Possible Last Chance Seen To Exit Kiev

A Russian missile reportedly struck the Kiev TV tower, leaving five dead and disrupting broadcasts throughout Ukraine. 

A roadblock on the approach to central Kiev February 28, 2022. AP/Emilio Morenatti

Day six of the war in Ukraine began with fire and ended with fire, with lots of fighting and fleeing in between. The Guardian reported late Tuesday evening that “it might be the last chance” for citizens to get out of Kiev as the Russian assault on the capital intensifies. 

Earlier Russian forces fired rockets at the heart of Ukraine’s second-largest city, Kharkiv, killing at least 10 people and injuring dozens more. In the capital, Russian rockets bombarded the Holocaust memorial site Babi Yar, which includes a Jewish cemetery. Another Russian missile struck the 1,263-foot-tall Kiev TV tower, leaving five dead, according to the Deutsche Welle website, and disrupting broadcasts throughout Ukraine. 

The assault on Babi Yar drew swift condemnation from almost all quarters, including President Zelensky and the chairman of the Babyn Yar Holocaust Memorial Advisory Board, Natan Sharansky, who said President Putin is “seeking to distort and manipulate the Holocaust to justify an illegal invasion of a sovereign democratic country is utterly abhorrent,” the Jerusalem Post reported. “It is symbolic that he starts attacking Kiev by bombing the site of the Babyn Yar, the biggest of Nazi massacres.” 

According to Israel’s Ynet News, the Israeli foreign minister, Yair Lapid, condemned the attack on a major Holocaust memorial site carried out by Russian forces, “but neglected to blame Russia directly.”

Indication are that the rockets struck Babi Yar shortly before sunset Tuesday. The attack on Kharkiv’s Freedom Square occurred earlier in the day, with the fireball engulfing an elegant government building in Freedom Square flashing across television screens as nightly news broadcasts across Europe gave blanket coverage to the hellfire Russia seems intent on unleashing across all parts of embattled Ukraine. 

As if in cinematic counterpoint, there was an impassioned plea for action — yes, you could call it a speech — that Mr. Zelensky delivered via video link to the European Parliament on the same day that his country was taking fire and licking wounds that may be only a foretaste of what may yet come.

“Do prove that you are with us. Do prove that you will not let us go. Do prove that you indeed are Europeans, and then life will win over death and light will win over darkness. Glory be to Ukraine,” he said. Before the standing ovation that followed, the tireless Mr. Zelensky also said, “Nobody is going to break us. We’re strong. We’re Ukrainians.”

As nightfall obscures smoke from the day’s fires, what Russia’s “tactical shift to targeting civilian areas,” as the Wall Street Journal neatly put it, will mean for the besieged citizens of Kiev and what they may yet have to endure remains to be seen. 

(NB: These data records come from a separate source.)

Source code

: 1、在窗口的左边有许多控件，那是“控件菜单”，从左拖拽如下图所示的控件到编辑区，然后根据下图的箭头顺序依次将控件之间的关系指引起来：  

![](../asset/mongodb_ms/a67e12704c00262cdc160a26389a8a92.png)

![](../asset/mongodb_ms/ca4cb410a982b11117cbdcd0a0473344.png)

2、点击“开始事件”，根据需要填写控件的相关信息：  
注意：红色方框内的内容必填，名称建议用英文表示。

The international ostracism of the Russian regime continued apace — starting in high places. Euronews and other European channels showed hundreds of diplomats walking out of a speech given (via video link) by Russia’s foreign minister, Sergey Lavrov  at the U.N.’s Conference on Disarmament in Geneva on Tuesday. Euronews noted that Lavrov “was unable to attend the Human Rights Council due to what he called ‘outrageous measures by the European Union’” — a reference to the EU’s closure of its airspace to Russian aviation. 

Economic sanctions sanctions against Russia are beginning to bite in ways big and small. The Daily Beast reported that a sanctioned Russian state TV host, Vladimir Soloviev, cried on the air about losing a villa he owns (or owned) in Italy. There have been calls to confiscate the New York properties of some Russian oligarchs, as reported by New York’s Daily News. 

On a cultural note, the renowned Musée Grévin wax museum in Paris is pulling a wax figure statue of Vladimir Putin from its display space. Le Parisien reports that the move is unprecedented: “For the first time in the museum’s history,” its director, Yves Delhommeau, said, “we’re taking someone down because of historic elements they’re causing at this very moment.” The Putin statue had become the target of attacks by visitors, and in its place a statue of Mr. Zelensky may, Mr. Delhommeau added, be put in.